Charles Carter also inherited and acquired plantations in other Virginia counties. Although his distinguishing nickname reflected the Shirley Plantation of his birth, this Carter also inherited his father's (and grandfather's) primary plantation known as Corotoman in Lancaster County. This Charles Carter also bought "Nanzitico" plantation even further north in Virginia's Tidewater region, in King George County from his cousin (and sometime Stafford County burgess) Charles Carter (of Ludlow). Like at Shirley, this Carter farmed these and other plantations using enslaved labor, and became one of Virginia's wealthiest men of his era.

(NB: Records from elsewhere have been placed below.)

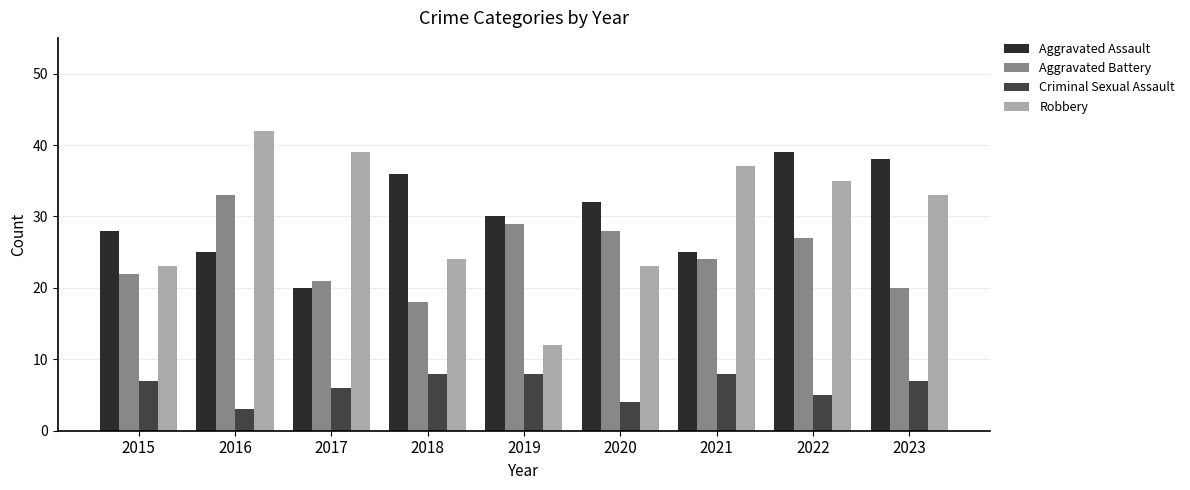

What is the sum of the Criminal Sexual Assault values at 2022 and 2015?

12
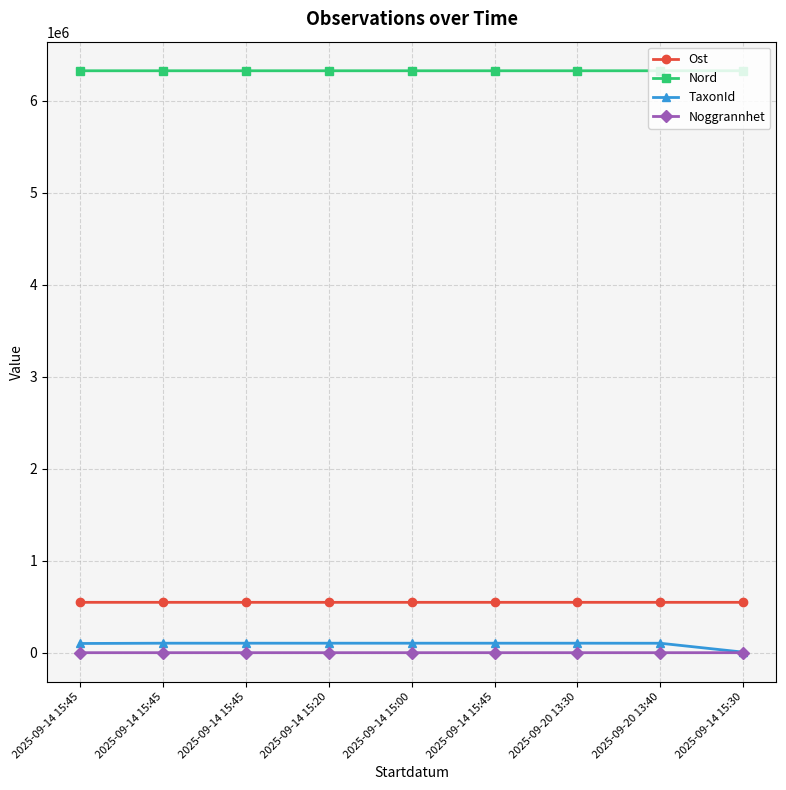

What is the total value across all series at 2025-09-14 15:30?

6876630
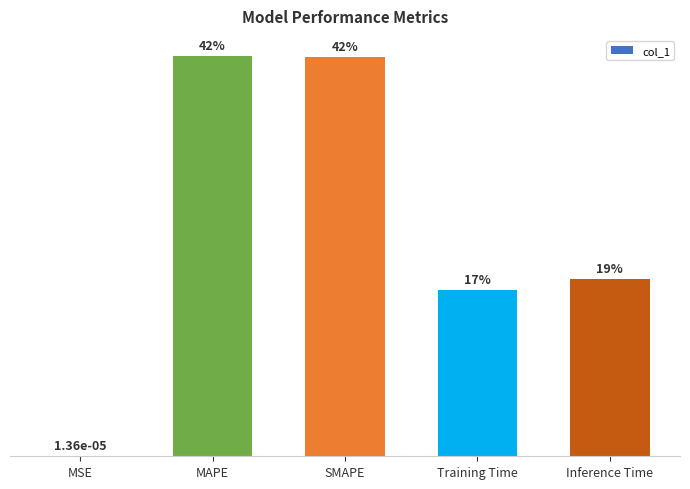

What is the label of the 5th bar from the left?

Inference Time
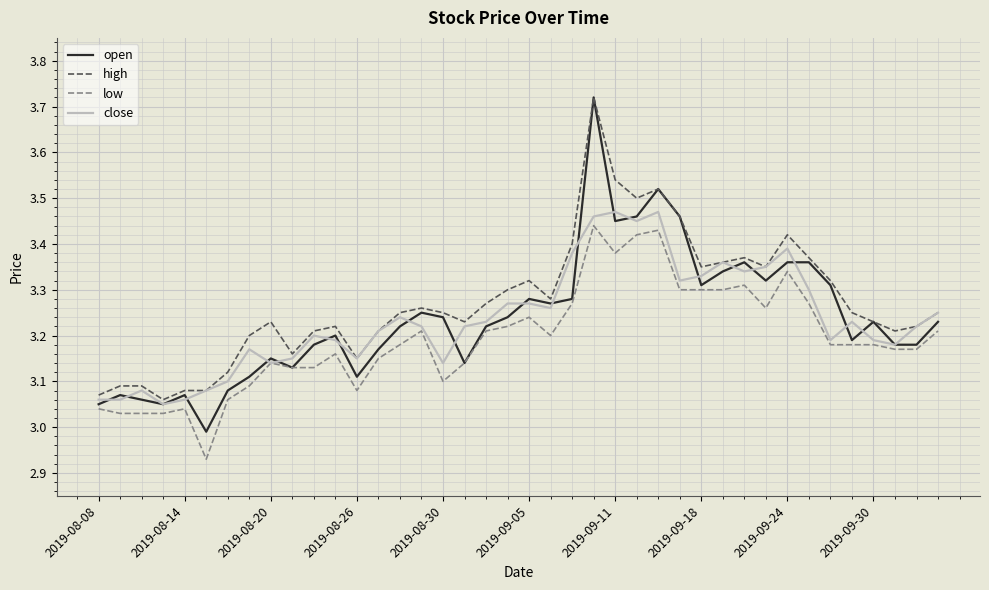

True or false: low and high cross at least once.

False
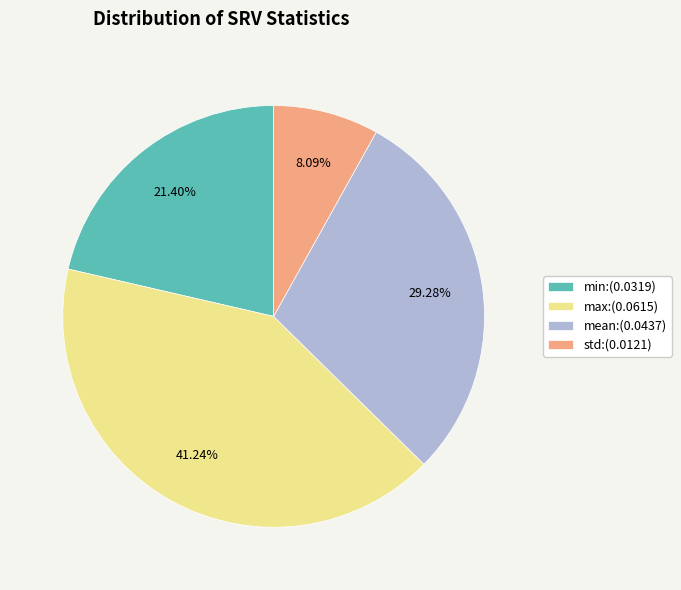

How many slices are in this pie chart?

4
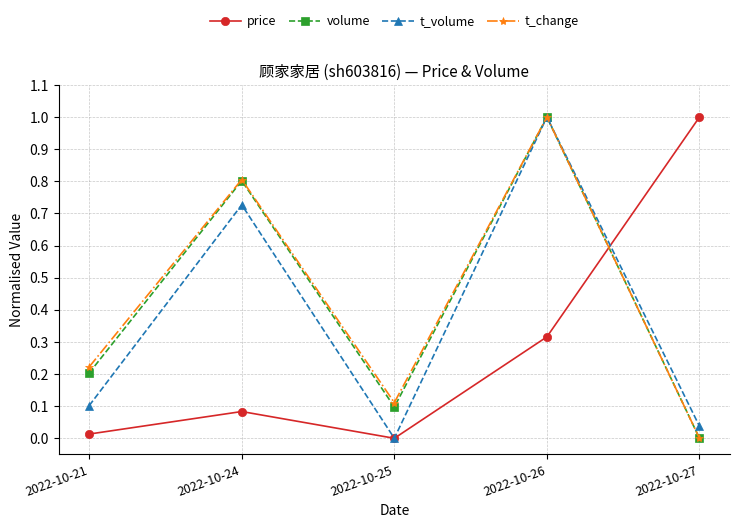

What is the difference between the maximum and minimum values in the volume series?

1.0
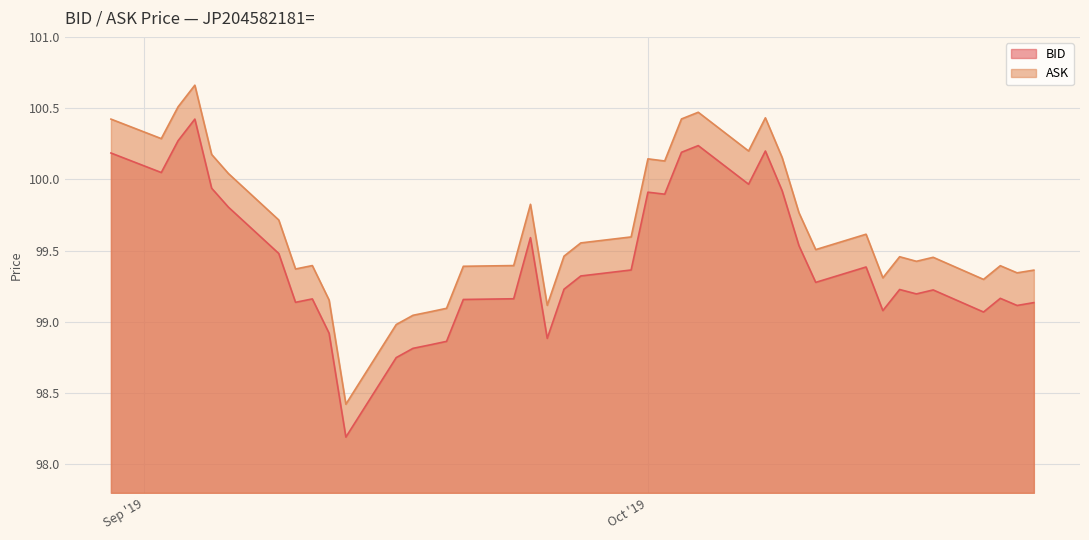

What value does the ASK series have at 2019-09-24?

99.8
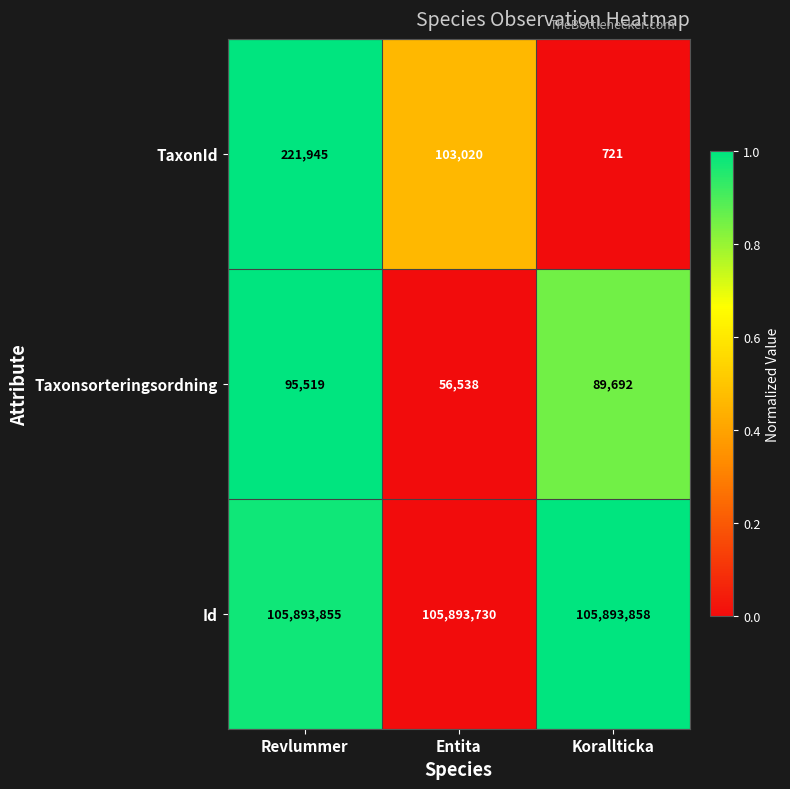

At which label is TaxonId closest to 111333?

Entita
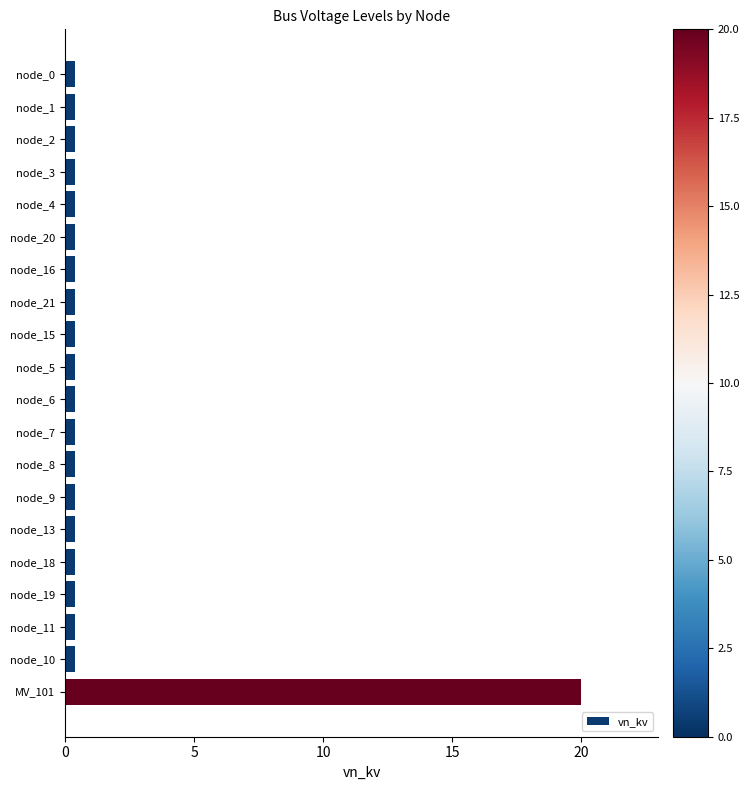

Reading top to bottom, transcribe all the data shown in this chart.

0.4	0.4	0.4	0.4	0.4	0.4	0.4	0.4	0.4	0.4	0.4	0.4	0.4	0.4	0.4	0.4	0.4	0.4	0.4	20.0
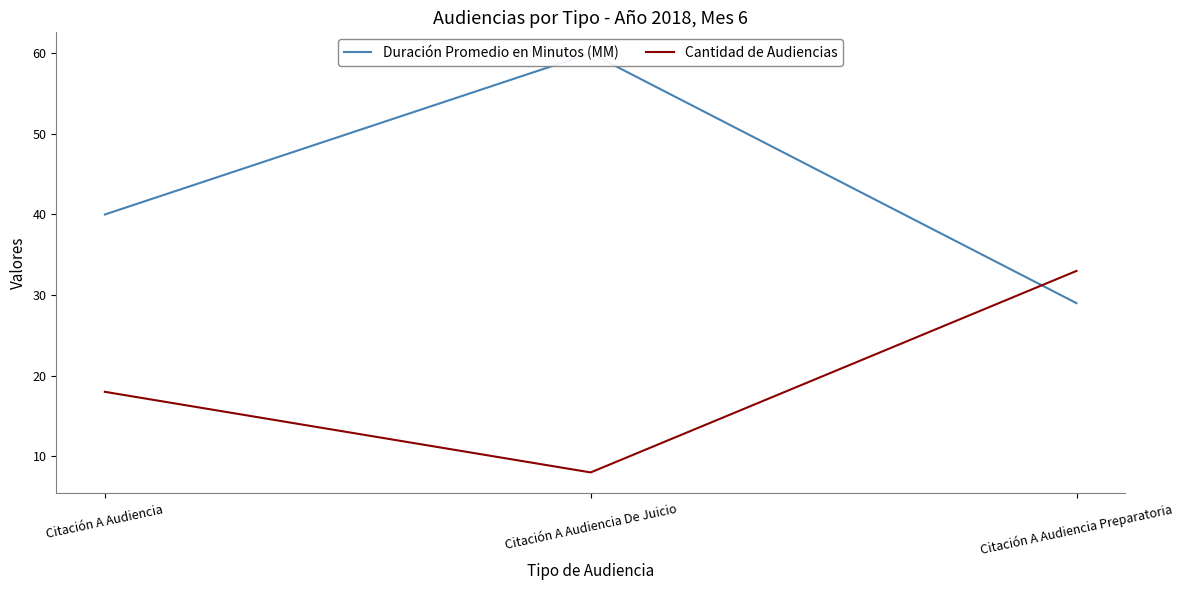

Reading right to left, what are all the values shown in this chart?

Duración Promedio en Minutos (MM): Citación A Audiencia Preparatoria=29	Citación A Audiencia De Juicio=60	Citación A Audiencia=40
Cantidad de Audiencias: Citación A Audiencia Preparatoria=33	Citación A Audiencia De Juicio=8	Citación A Audiencia=18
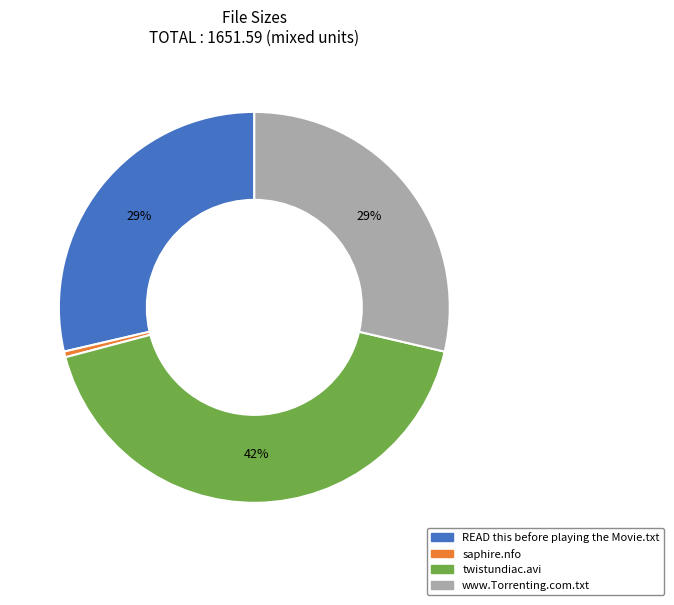

To the nearest percent, what is the combined percentage of READ this before playing the Movie.txt and saphire.nfo?

29%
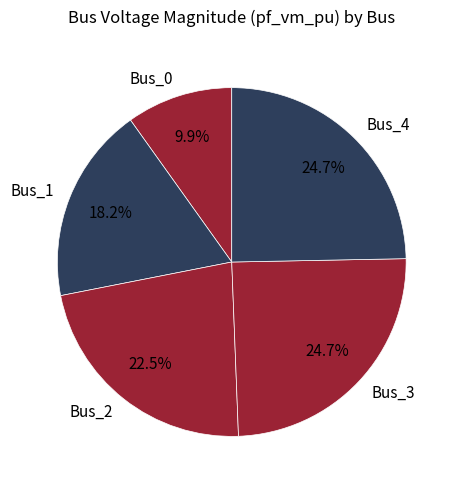

To the nearest percent, what percentage of the pie is Bus_4?

25%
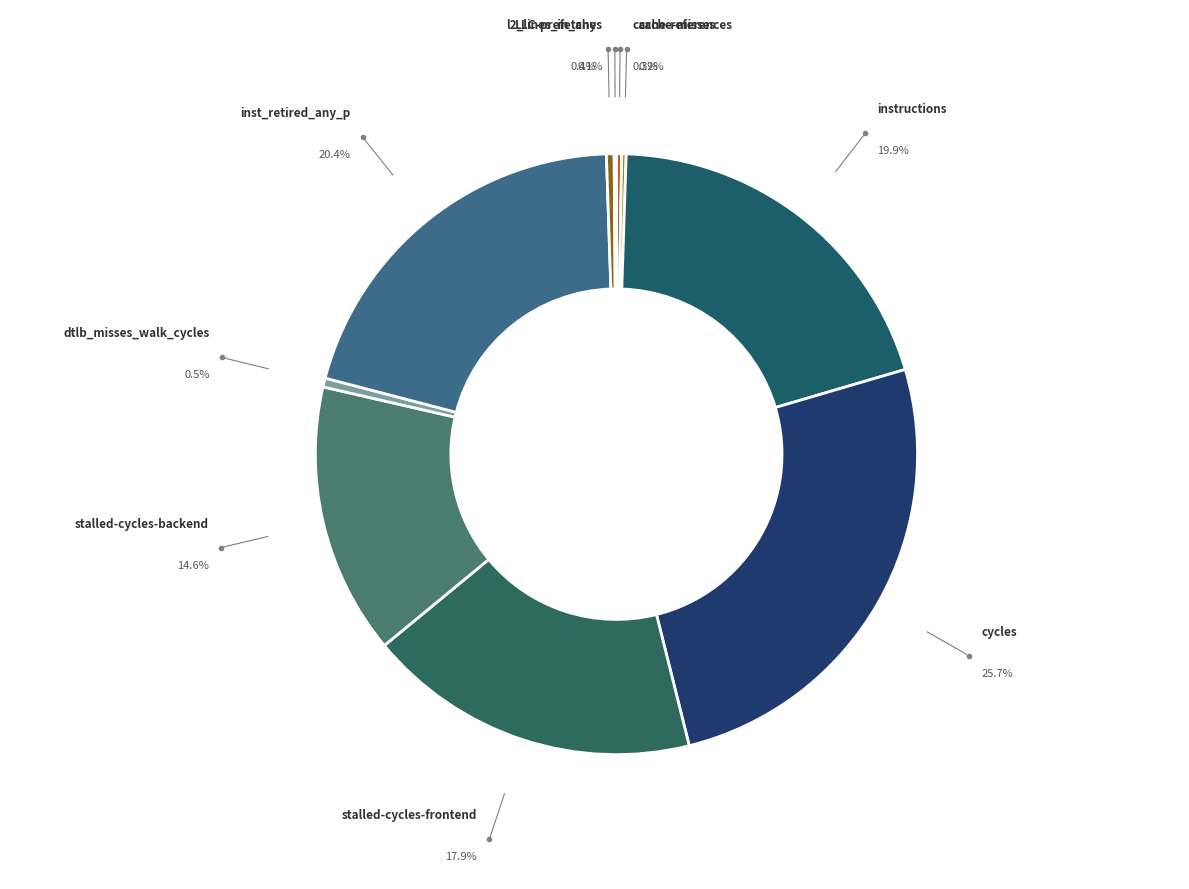

Does cycles account for over 50% of the chart?

No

Charles Carter began his political career by representing Lancaster County in the House of Burgesses in 1758, and continued to win re-election to every subsequent session, until Lord Dunmore suppressed the colony's legislature in 1775. Charles Carter and fellow planter James Selden then represented Lancaster County in each of the five revolutionary Virginia Conventions. During this period, future Virginia governors Benjamin Harrison (also signer of the Continental Association and the Declaration of Independence) and John Tyler Sr. (a friend and former college roommate of future Virginia governor and U.S. President Thomas Jefferson of Berkeley and Greenway plantations in Charles City County) had similar continual re-election streaks representing Charles City County.